Eddie Vedder: Ukulele Songs

Eddie Vedder
Ukulele Songs
Monkeywrench
2011-05-31

This has been coming for a while now.

It’s been coming since Vedder went Nature Boy and wrote a pile of quietly gorgeous songs for Into the Wild. Since his adventures in Hawaii landed him a new attitude (and his band a new keyboardist) prior to Riot Act. Since he actually picked up a ukulele and hid the surprisingly affecting cautionary tale that is “Soon Forget” at the end of Binaural. Since Yield‘s widely derided “Wishlist” showed us there was a sweetly sincere side to Vedder’s songwriting that exists in direct opposition to his bitter, confrontational side.

While that side of Vedder is certainly peeking out more often than it used to on Pearl Jam albums — lovely little tracks like “Come Back” and “Just Breathe” are shockingly straightforward songs from a man who usually hides his deepest feelings in generalizations or impenetrable metaphors — it’s this, the first non-soundtrack solo album from Vedder all by himself, that finally allows that side to shine. Ukulele Songs shows us a Vedder with nothing to hide behind. There are no thunderous drums or wailing guitars to play off of, just the quiet pluck of a ukulele, an instrument whose most agitated moments sound more like dances than tantrums.

“I’m all right / It’s just tonight / I can’t play the part,” sings Vedder on “Broken Heart”, explicitly narrating the unmasking we are hearing. Ukulele Songs removes the rockstar, the activist, the raging ball of fire. It’s about the husband and father. They’re songs to be sung in the living room, the bedroom, songs to be sung around a backyard campfire just as the evening is coming to a close.
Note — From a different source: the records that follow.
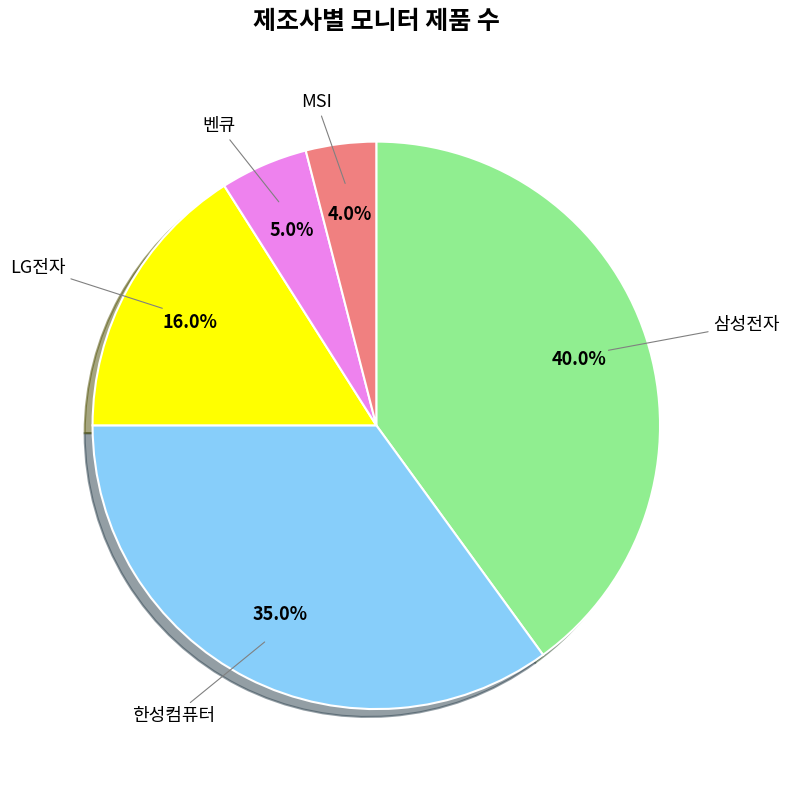

What percentage is the 삼성전자 slice, to the nearest percent?

40%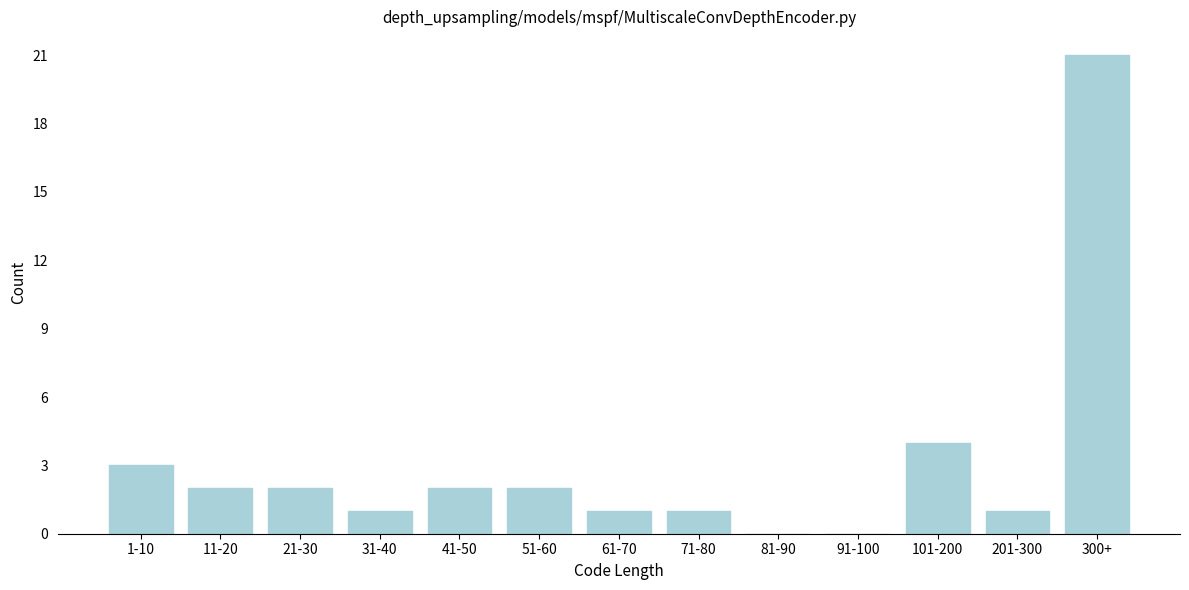

Reading left to right, list all the values displayed in this chart.

1-10=3	11-20=2	21-30=2	31-40=1	41-50=2	51-60=2	61-70=1	71-80=1	81-90=0	91-100=0	101-200=4	201-300=1	300+=21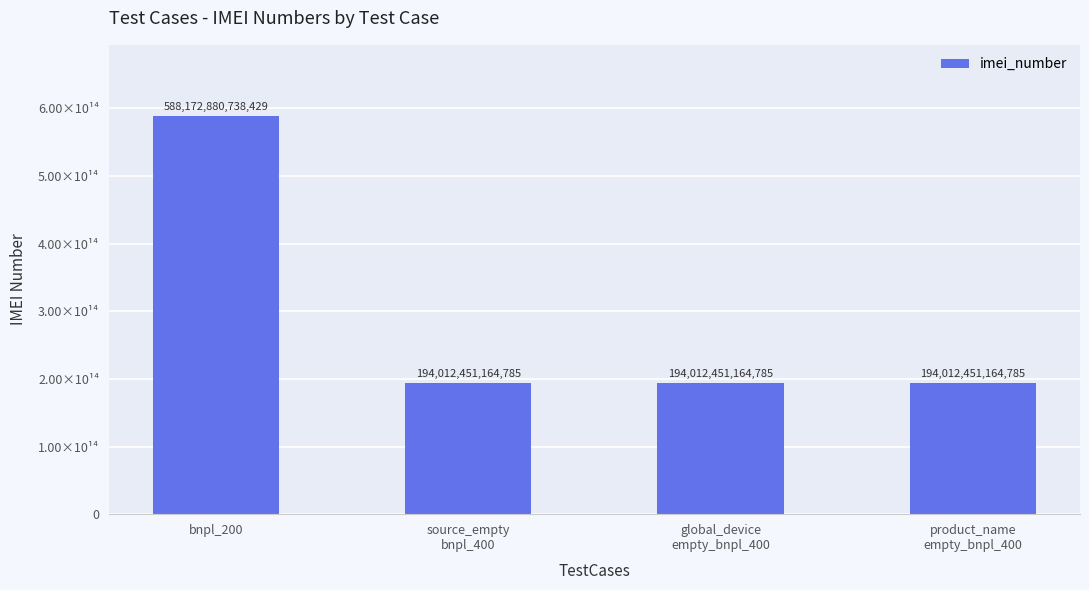

What position from the left is source_empty
bnpl_400?

2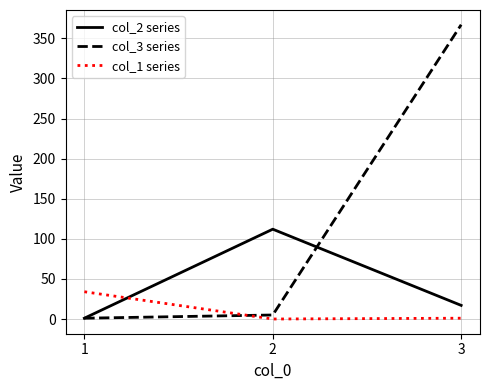

At which category is the sum across all series the highest?

3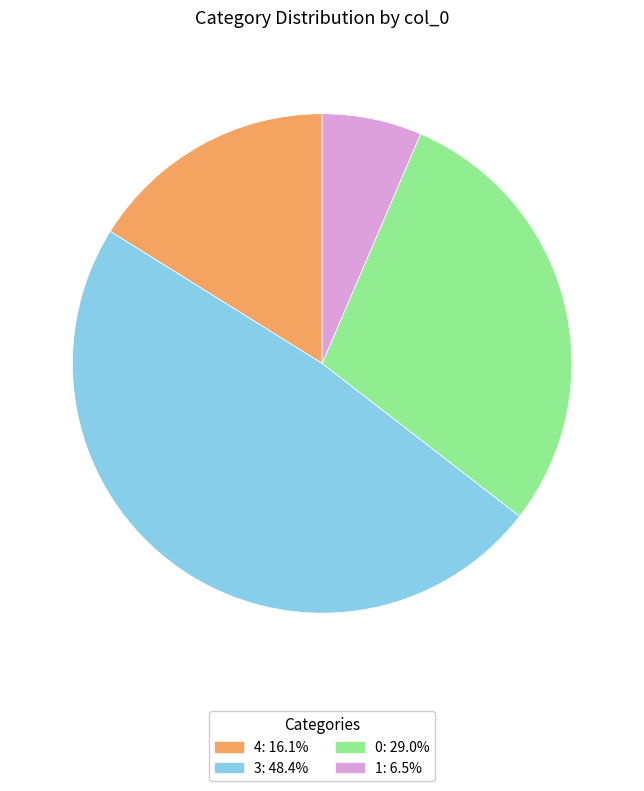

Is there a majority slice in this chart?

No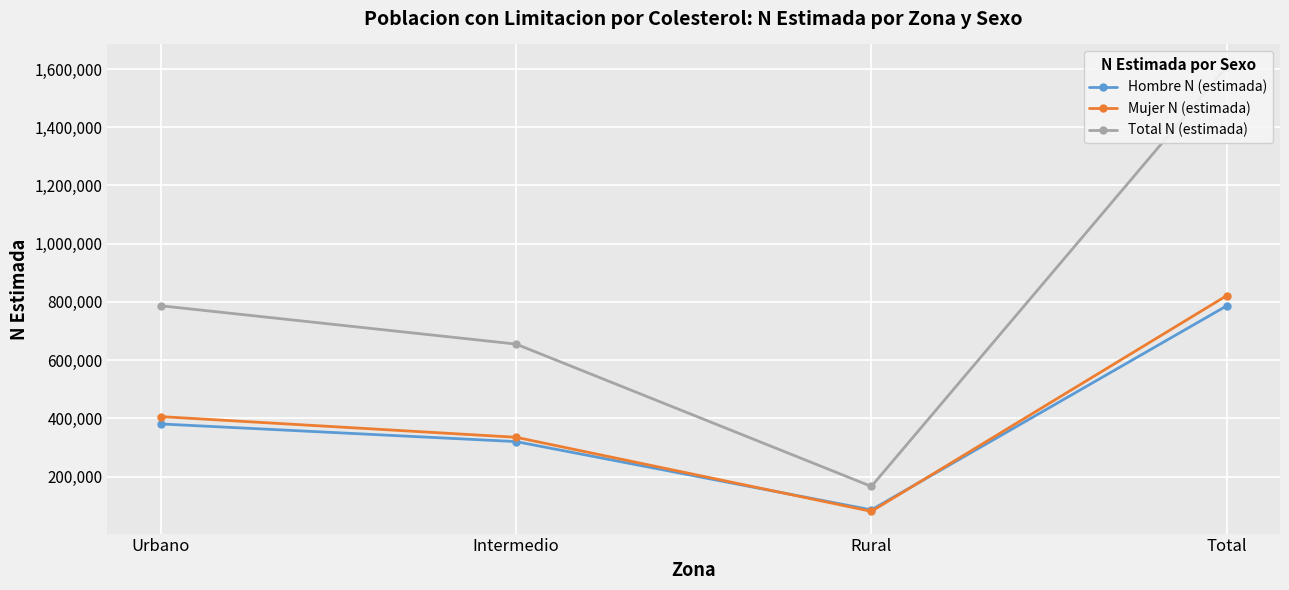

True or false: Mujer N (estimada) has more than 1 points higher than both neighbors.

False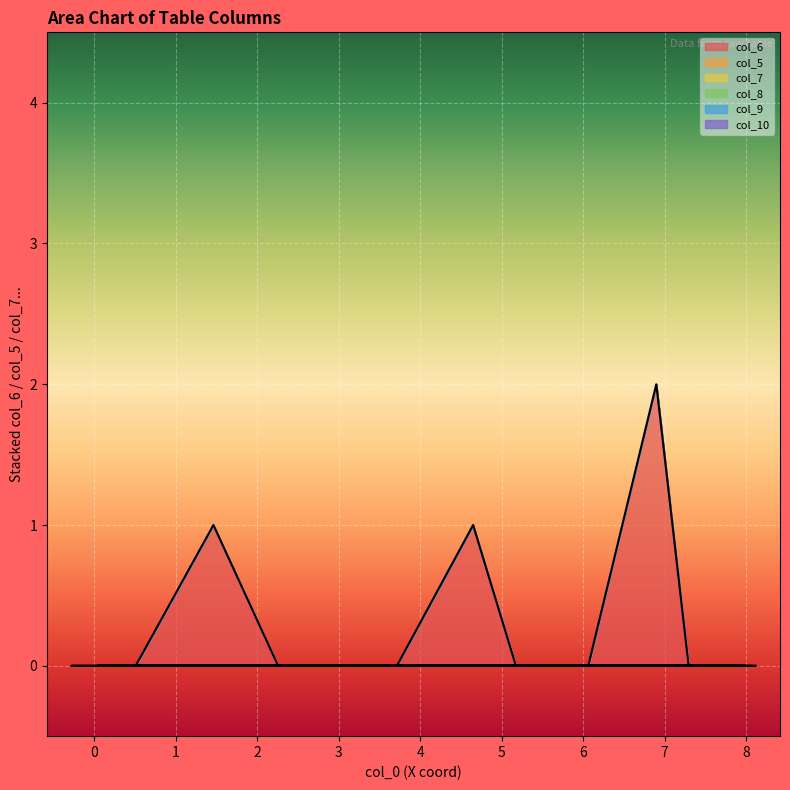

True or false: col_9 and col_7 cross at least once.

False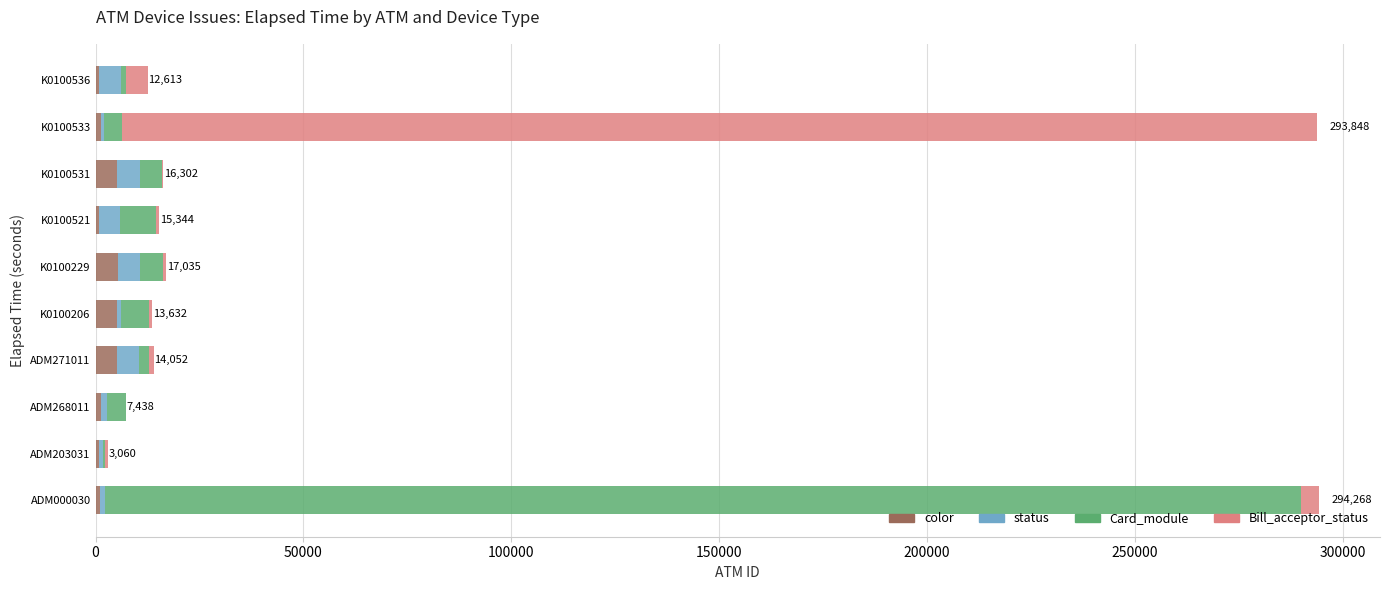

True or false: color has a value of 5219 at K0100206.

True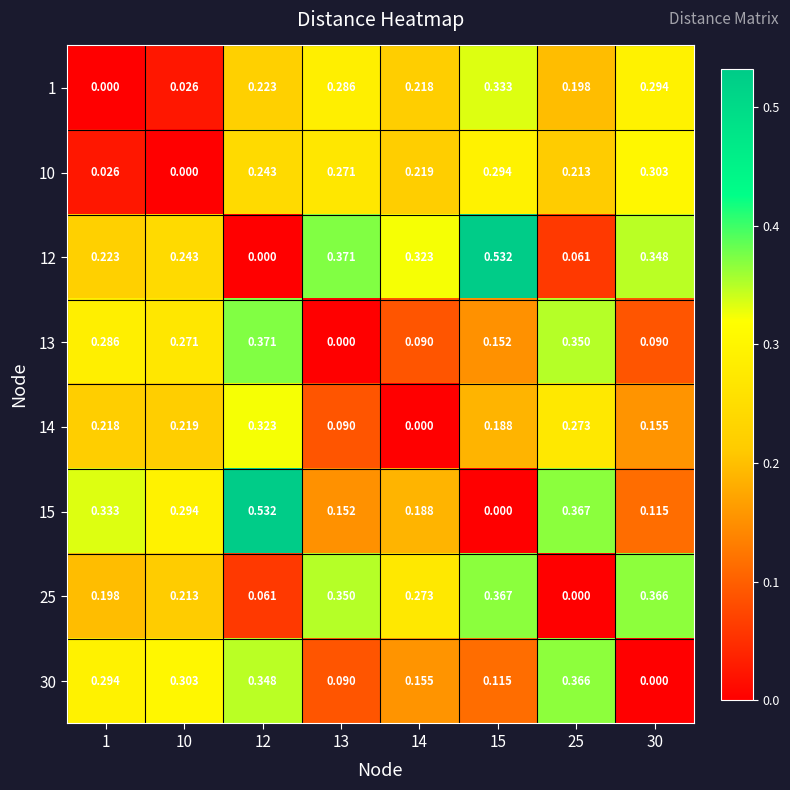

Is the value of 12 at 15 greater than the value of 15 at 13?

Yes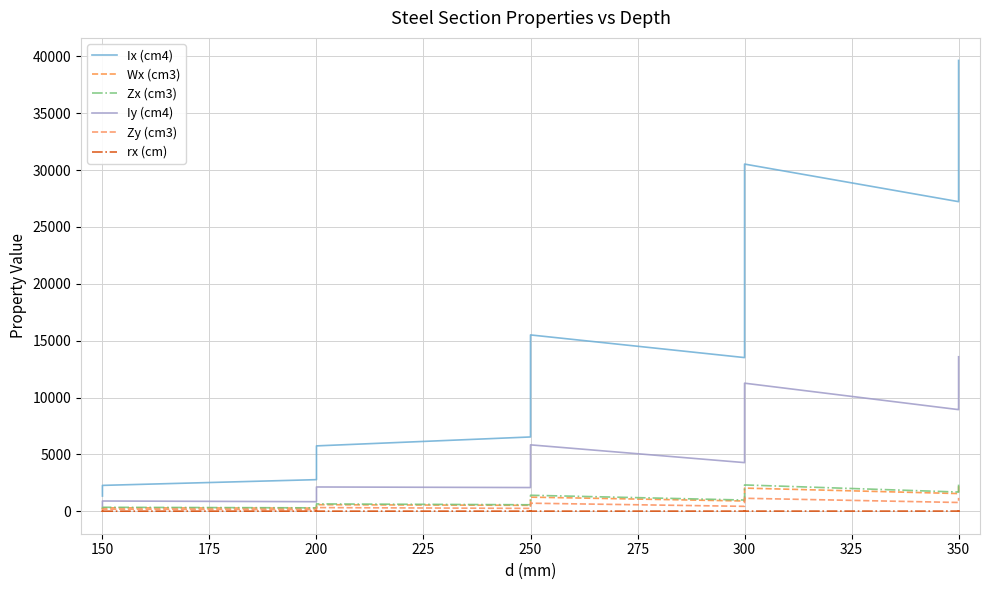

What is the difference between the maximum and minimum values in the Zx (cm3) series?

2306.0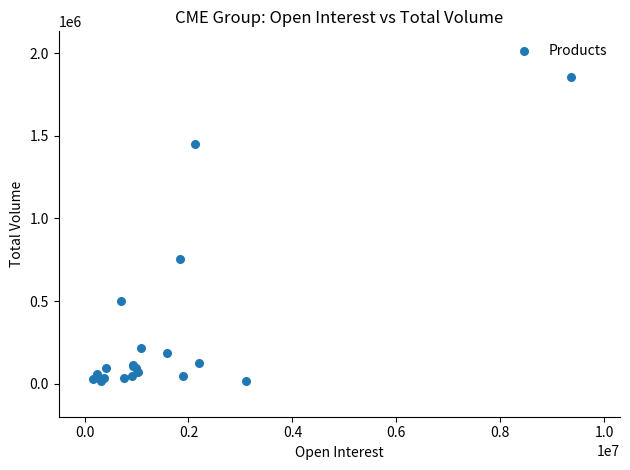

What Y value in the scatter plot is closest to 935368?

755440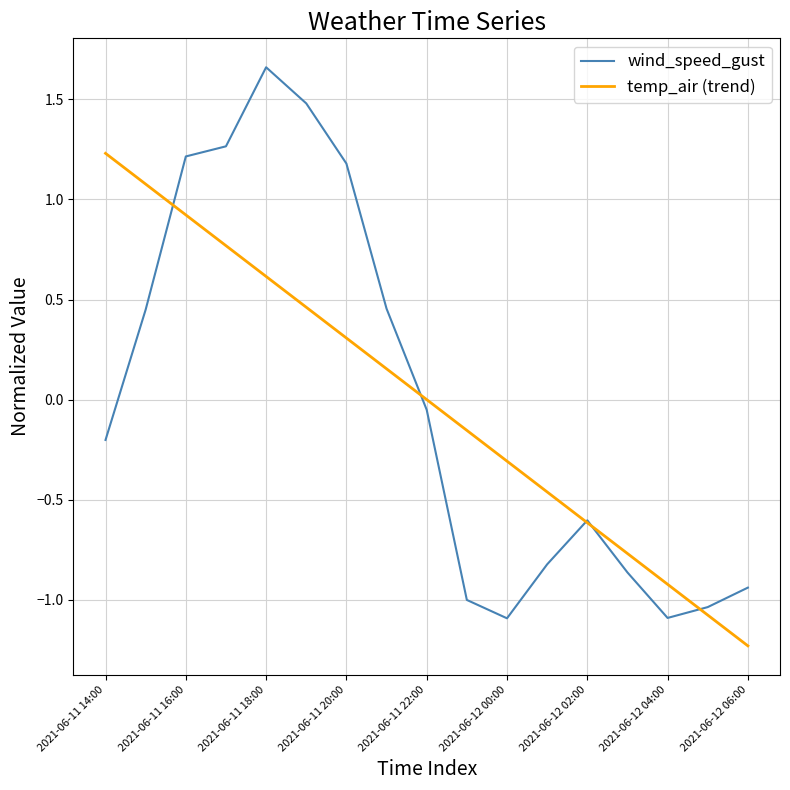

List the series in order of their peak value, lowest first.

temp_air (trend), wind_speed_gust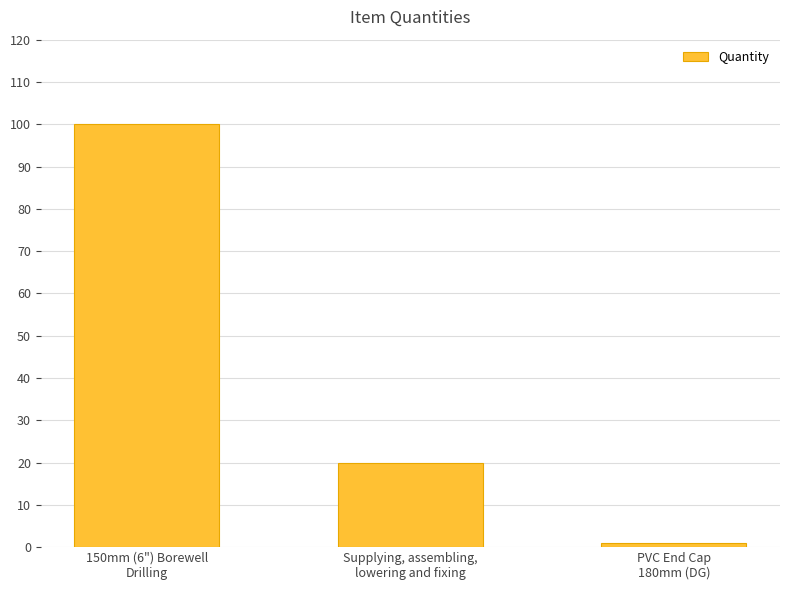

Is it true that the value at PVC End Cap
180mm (DG) is 1?

True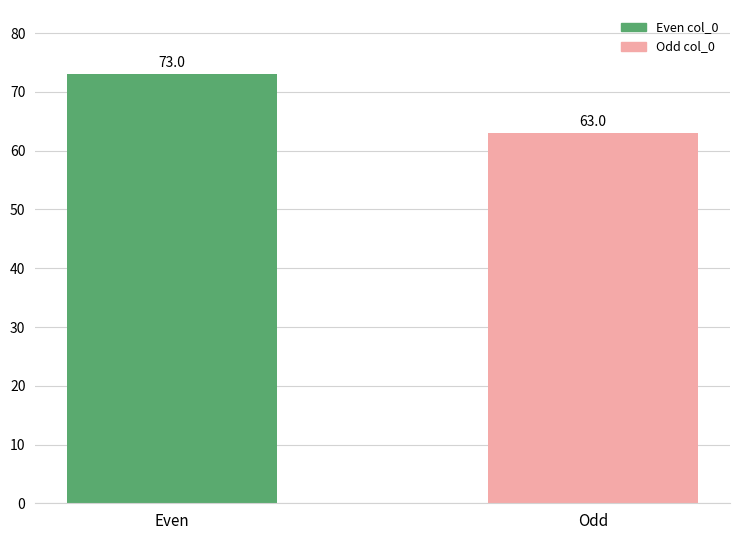

Is it true that the value at Even is 73?

True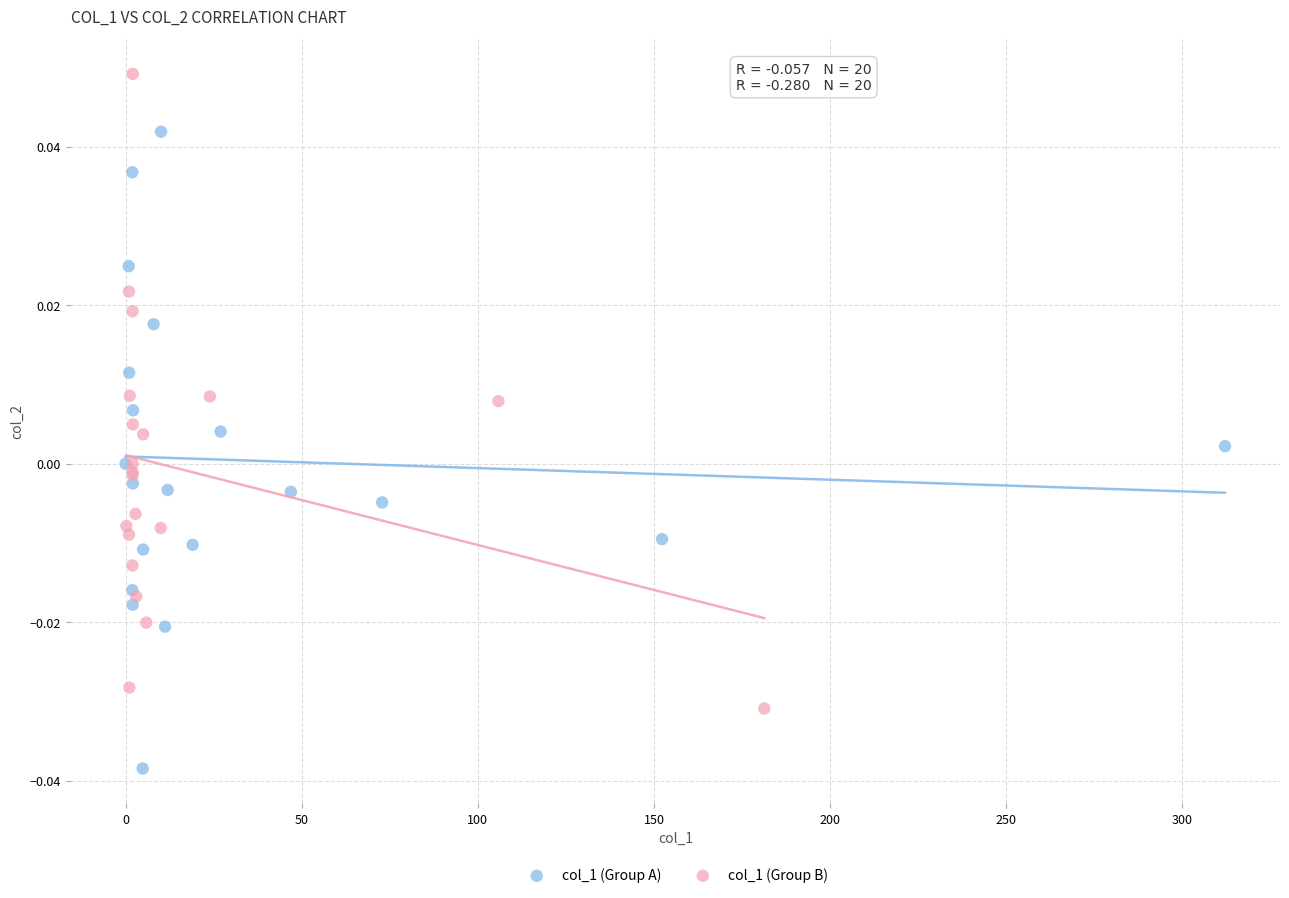

Which series reaches the minimum Y coordinate?

col_1 (Group A)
They’re songs for cold breezes and glowing embers.

As if to exorcise the ghost of the band that typically defines him, Vedder begins Ukulele Songs with a Pearl Jam song that opened a different album: “Can’t Keep”, a song whose swirling, building atmosphere once introduced us to the weighty, intimidating Riot Act. Where that version sounded like the futile struggle of an individual forced to conform, however, the version on Ukulele Songs feels like freedom. The tightly-strung strings ring an insistent, kinetic alarm under Vedder’s baritone, and when Vedder sings “you can’t keep me here”, you believe him this time. This is a different man than the one we’ve come to know.

That out of the way, Vedder is freed to tell us about the difficulties and joys of relationships, of fatherhood, of love in general. He begins, as is his tendency, with the difficulties: “Sleeping By Myself” reveals the heartbreak of discovering the betrayal of a lover, while “More Than You Know” starts out like a sweet little love song until Vedder’s obsession becomes clear as the unrequited nature of that love reveals itself.

Eventually, the album turns. “Longing to Belong”, the album’s first single and halfway point, is where the rays of hope shine through, a sentiment underscored by the striking cello work that lends some weight to the ukulele. “I may be dreaming, but I’m longing to belong to you,” he sings, and then he lets the ukulele take over in a joyous little coda. “Light Today” also uses a sound other than the ukulele, but this time it’s not an instrument — it’s the ocean. “I saw the light today,” Vedder sings, and you know he won’t give up until he finds his happy ending.

And then he does! First he duets with Chan Marshall on a campy but sweetly-performed cover of “Tonight You Belong to Me”, following that up with a serviceable Leonard Cohen impression on another cover, “Dream a Little Dream”. It’s a finish that suggests that all the heartbreak and hope and struggle that came before was worth the outcome.

It leaves you feeling happy for a man who has found peace.

Not every musician could pick up a ukulele, write a handful of songs and turn it into an album worth listening to, but Vedder manages this feat in a technical sense and in a conceptual sense. On a purely musical level, Vedder can make a song featuring only himself and his little instrument sound full and complete because his voice is such a weathered, grounded thing. The baritone of that voice counteracts the sprightly sound of the ukulele, ensuring that the listener doesn’t get lost in a sea of treble clef and optimism, and the combination allows Vedder a wide range of emotional expression. Perhaps more importantly, however, he uses the entire range, diving into heartbreak and contentment with equal aplomb, writing about these things that are so personal to him in such a matter of fact way that you don’t see the payoff coming until it hits you.

It is certainly not a rock ‘n’ roll album, and it never rages. Still, it’s hard to imagine that Pearl Jam fans (or even casual observers) old enough to remember when Ten was still a new and vital experience yet to be dulled by its ubiquity on MTV and rock radio wouldn’t appreciate it. It’s a grown-up album for grown-up fans; rest assured, Vedder isn’t finished raging, but he does also have to sing his kids to sleep.